The size of tube I am using has now reduced to about one and a half inches. It seemed balanced too much to the bass side. But it was never boomy. Even though there is a lot of room on a fretboard for several frets between the lowest two frets the tone of each tube position (to your ears) is much more specific.So just avoiding the exact fret position is not enough for your ears.There are a number of positions that will sound good.You have the fun a picking your own.
Sorry John (Cadd) I was responding to John (Smith) because he seems to feel that any use of all cap words is out of line. I was just letting him know that how he is use all caps is acceptable.

I've been involved in a few forums that had threads that ended in flame wars. No one wins.

Ned
I never said anything about using caps so I am confused by your comment. The only thing I did was to say I am interested in the idea and to provide dimension conversion in the hopes that others will try it and give some feedback.
Hi John Smith.
I was referring to CAPITOL letters. You apologized twice in your last post and I was just wanting to let you know that your use of them is appropriate. I'm an old computer guy and "caps" has become such a part of my vocabulary that I forget that it is a truncation of the word "capitol". Sorry for the confusion.

Ned
Well not so bad , you got my funny story out of it. The part about measurements got me thinking. What sort of rulers do Americans have? Don`t they have inches and millimetres as well? What`s on the other side of the rulers? When I went to school we had all sorts of old fashioned things to learn . Bushells and pecks. Florins and farthings. Inches and millimetres.We used inches and feet but still learned all the others. But we also did Latin and the school week finished 12 o`clock mid day Saturday. Very odd that.
The problem is that it's hard to envision something in our minds that is measured in millimeters unless we have worked with metric measurements a lot. I would guess that it's the same reason you used millimeters instead of inches. BTW, not all rulers in America have both on them. I've got several measuring tapes around the place and I think about half have metric scales too.

It's our quarter of a dollar that throws english as a second language people. Our paper money has 1, 5, 10, 20, 50 and 100 dollar bill but our coinage uses 1, 5, 10, 25, 50 and 100 cent coins. It seems to be hard for people that don't grow up with it to understand the 25 cent coin until they understand what a "quarter" is. (Just to mess up the paper bills, we also have a, not very popular, 2 dollar bill. Business don't like them much because most cash register trays don't have a slot for them.)

Ned
Ned We have lots of timber suppliers that give metric sizes for thickness and then want to know how many feet you want.That really messes me up.But timber people talk about "nominal" sizes so you never really know what `s coming. My son thinks in metric ( in conversation ) where I have to make a mental gear change. When he was small a "normal "clock with a dial would confuse him.The school had the flop-over numbers 60s style. We met a nice American couple in Cumbria once who asked " Is your " lorry " the same as our " truck"? That was nice. It gives a charm to the difference.
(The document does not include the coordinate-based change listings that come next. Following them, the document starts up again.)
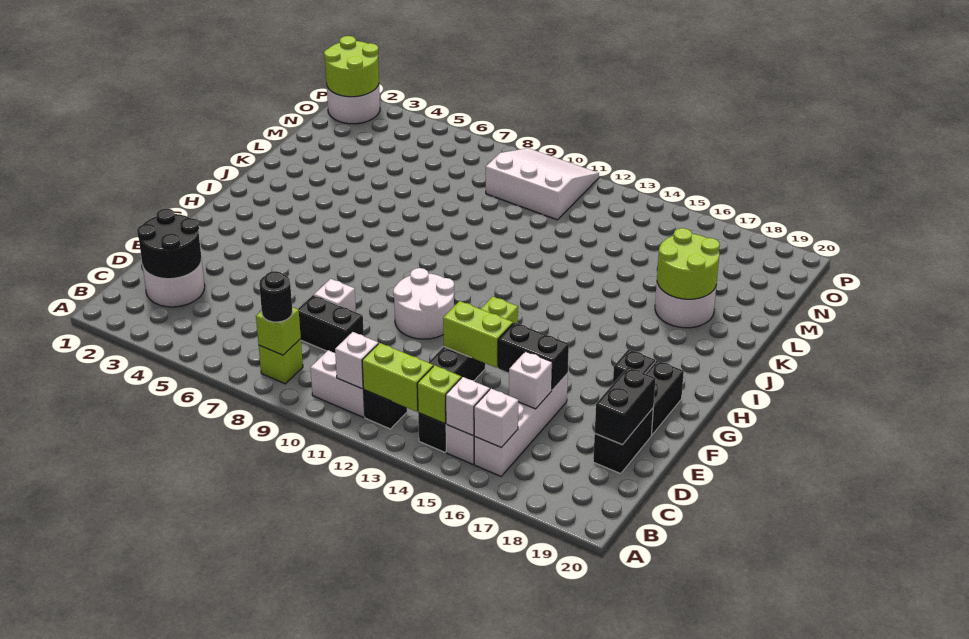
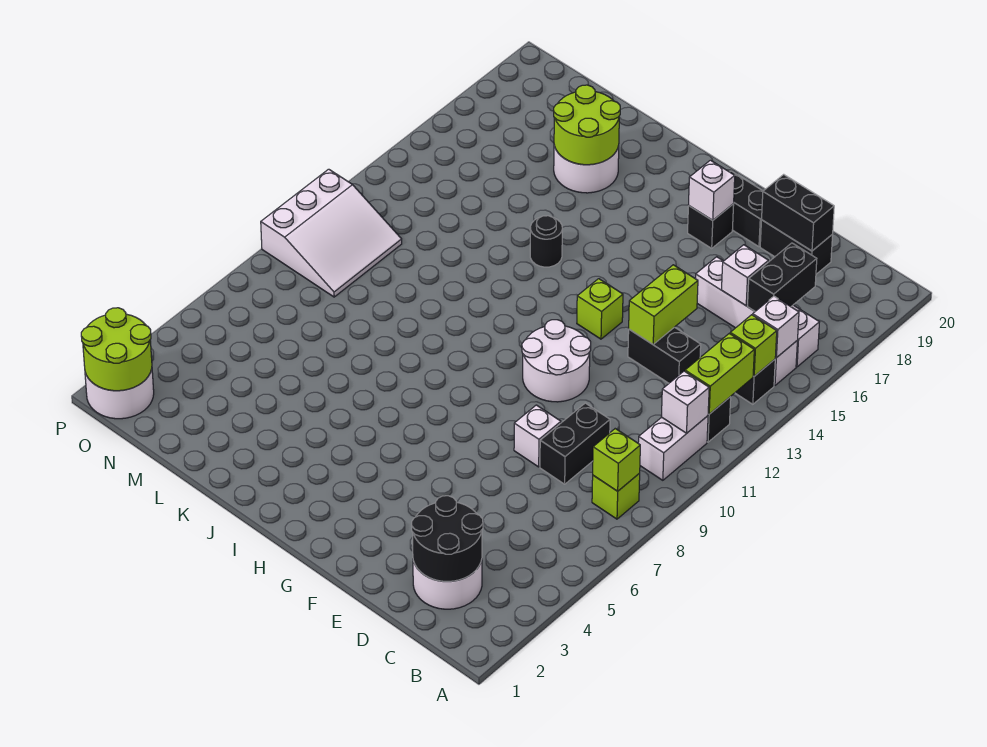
black 1x1 round brick [259,271,293,322] -> black 1x1 round brick moved to [530,216,562,267]
white 1x1 brick [474,389,518,448] -> white 1x1 brick moved to [689,160,735,220]
black 1x2 brick [498,322,569,390] -> black 1x2 brick moved to [747,243,817,311]
white 3x3 slope [486,148,599,220] -> white 3x3 slope turned to [261,169,402,297]

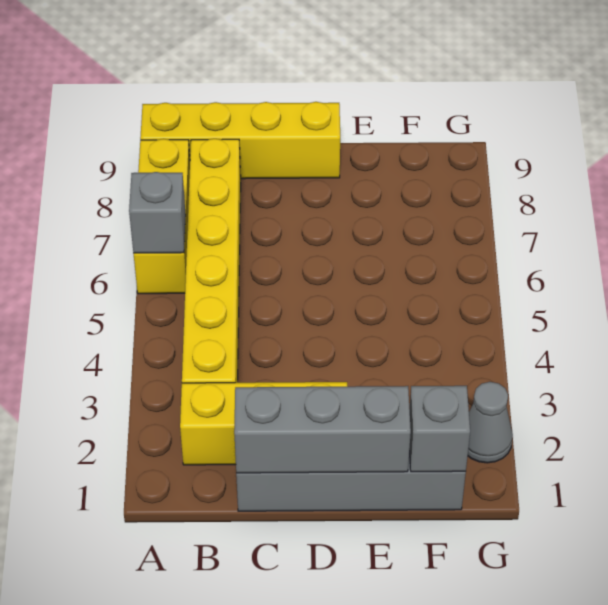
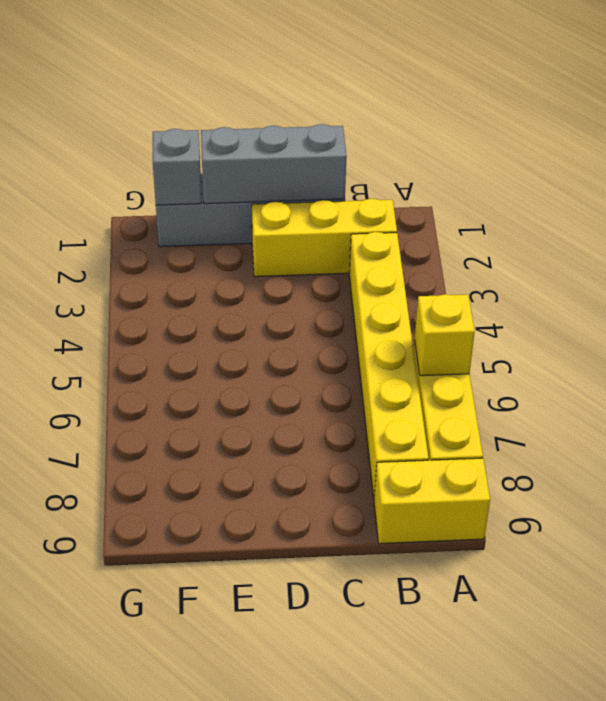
grey 1x1 brick [129,172,186,253] -> yellow 1x1 brick [415,294,475,376]
yellow 1x4 brick [140,102,340,179] -> yellow 1x2 brick [374,458,490,544]
grey 1x1 cone [468,382,513,463] -> none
Any newcomer to guitars heads for the dictionary when the word "plantilla " comes up. Ehh??
That's funny, John. I got a chuckle out of it and, of course, I had to look it up too.

I recently read a book that my daughter recommend to me. It is about the English language and it evolution. I can't remember the title right now but it was a fun read. According to the author, an American in England, there something like 2000 or more words that don't match up in usage or definition between British English and American English. Some of them can lead to some very awkward misunderstandings. I once heard a very funny, from our point of view, story concerning a "W.C." that hinged on this sort of misunderstanding. We all speak the same language except when we don't.